Report all lines of the records that contain "Price".

────

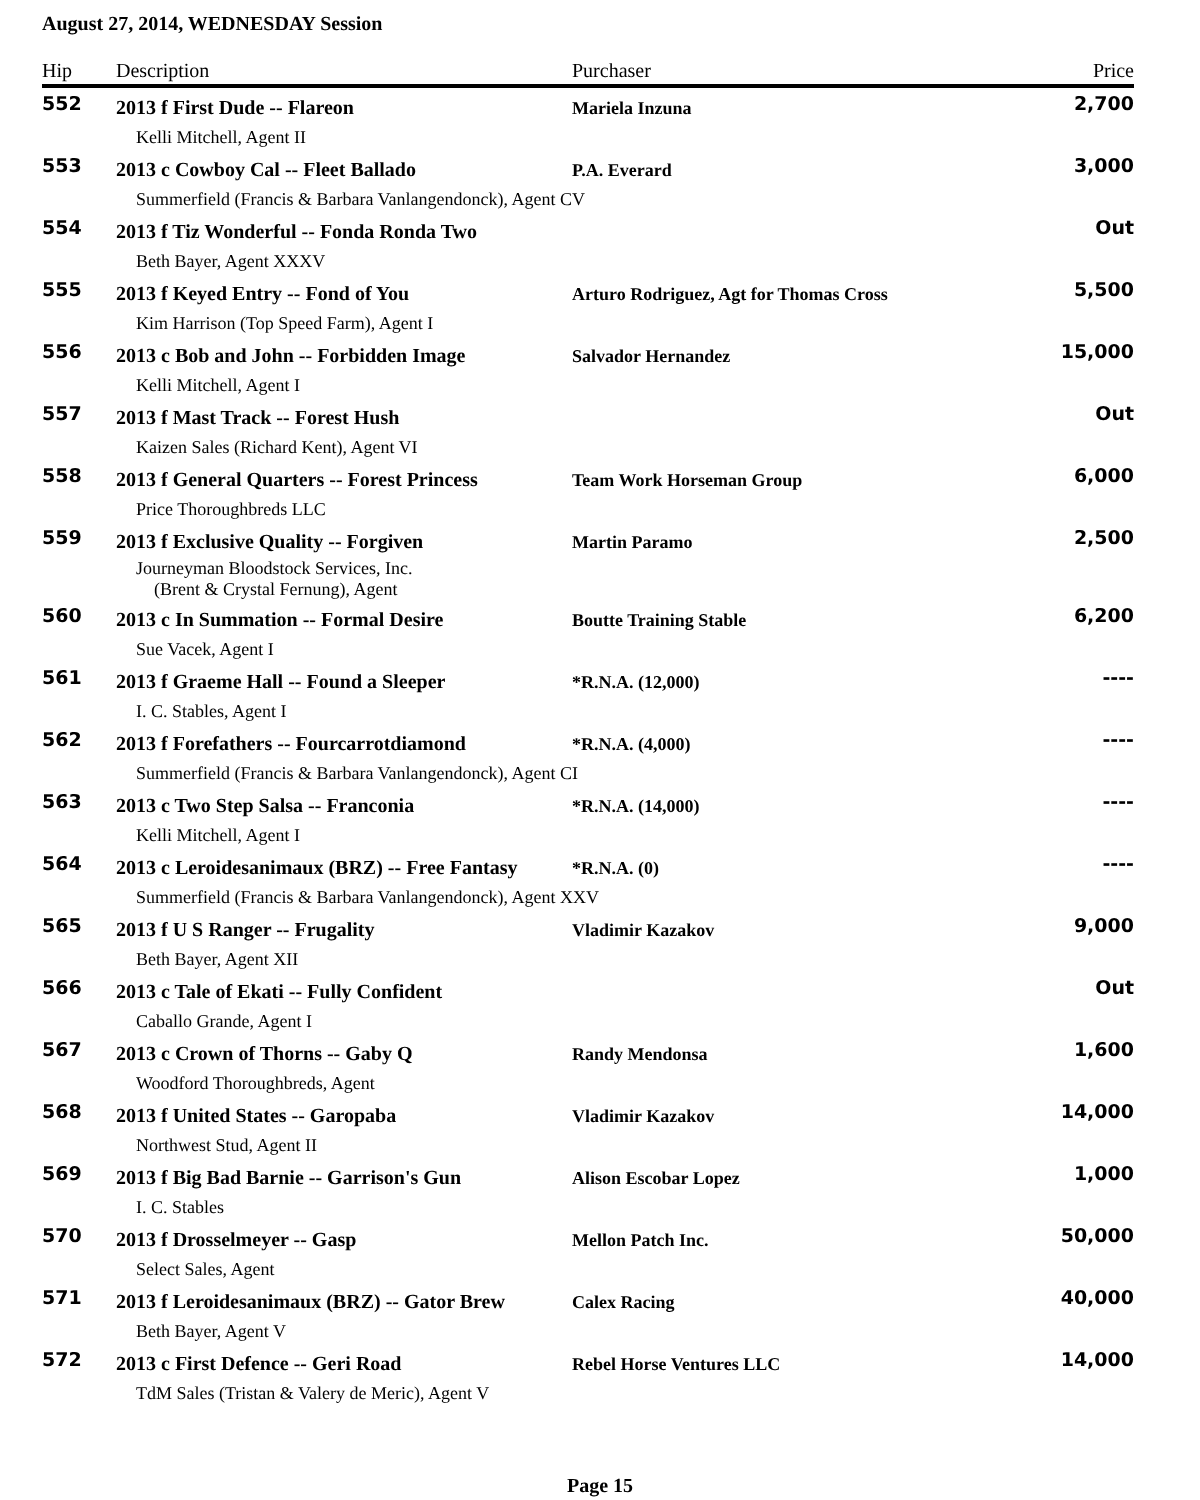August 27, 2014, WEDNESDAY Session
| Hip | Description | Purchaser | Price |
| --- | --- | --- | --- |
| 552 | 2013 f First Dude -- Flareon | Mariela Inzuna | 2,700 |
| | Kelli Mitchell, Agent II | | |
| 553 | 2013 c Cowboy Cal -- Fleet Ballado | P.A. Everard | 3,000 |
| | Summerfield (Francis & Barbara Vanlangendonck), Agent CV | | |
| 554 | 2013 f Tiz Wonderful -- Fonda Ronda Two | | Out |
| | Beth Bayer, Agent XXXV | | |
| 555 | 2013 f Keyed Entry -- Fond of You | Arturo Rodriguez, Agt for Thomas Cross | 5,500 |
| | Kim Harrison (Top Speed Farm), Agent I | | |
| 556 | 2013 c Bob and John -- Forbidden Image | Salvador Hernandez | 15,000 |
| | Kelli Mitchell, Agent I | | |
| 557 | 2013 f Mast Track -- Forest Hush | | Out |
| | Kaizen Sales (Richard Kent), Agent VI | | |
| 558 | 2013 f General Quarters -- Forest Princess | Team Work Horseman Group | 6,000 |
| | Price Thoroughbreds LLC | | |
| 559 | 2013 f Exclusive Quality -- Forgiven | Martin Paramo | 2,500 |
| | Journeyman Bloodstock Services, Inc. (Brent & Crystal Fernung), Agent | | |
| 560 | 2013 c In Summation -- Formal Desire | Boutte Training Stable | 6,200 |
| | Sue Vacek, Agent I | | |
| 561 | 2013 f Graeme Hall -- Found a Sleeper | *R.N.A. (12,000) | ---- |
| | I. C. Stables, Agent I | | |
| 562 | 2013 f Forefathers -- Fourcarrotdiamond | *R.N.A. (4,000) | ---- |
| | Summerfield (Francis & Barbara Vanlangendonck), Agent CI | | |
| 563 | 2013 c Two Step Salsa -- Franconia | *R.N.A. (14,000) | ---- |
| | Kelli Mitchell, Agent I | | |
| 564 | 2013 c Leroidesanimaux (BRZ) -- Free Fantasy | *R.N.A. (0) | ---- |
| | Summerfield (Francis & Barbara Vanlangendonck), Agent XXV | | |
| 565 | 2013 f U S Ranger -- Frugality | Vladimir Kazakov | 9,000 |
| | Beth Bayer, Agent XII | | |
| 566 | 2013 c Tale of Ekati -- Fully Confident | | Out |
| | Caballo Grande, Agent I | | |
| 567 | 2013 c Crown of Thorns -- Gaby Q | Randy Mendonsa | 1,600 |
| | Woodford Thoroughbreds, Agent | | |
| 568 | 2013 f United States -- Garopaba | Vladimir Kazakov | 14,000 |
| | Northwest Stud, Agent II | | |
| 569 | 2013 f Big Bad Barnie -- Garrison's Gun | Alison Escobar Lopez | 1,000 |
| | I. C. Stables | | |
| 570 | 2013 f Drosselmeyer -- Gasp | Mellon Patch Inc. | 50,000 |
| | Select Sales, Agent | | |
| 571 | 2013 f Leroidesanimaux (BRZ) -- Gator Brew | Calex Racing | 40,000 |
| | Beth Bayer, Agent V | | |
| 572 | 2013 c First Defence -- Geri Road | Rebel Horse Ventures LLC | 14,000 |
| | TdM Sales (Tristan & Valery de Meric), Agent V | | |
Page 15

────

> [Your response]
| Hip | Description | Purchaser | Price |
| | Price Thoroughbreds LLC | | |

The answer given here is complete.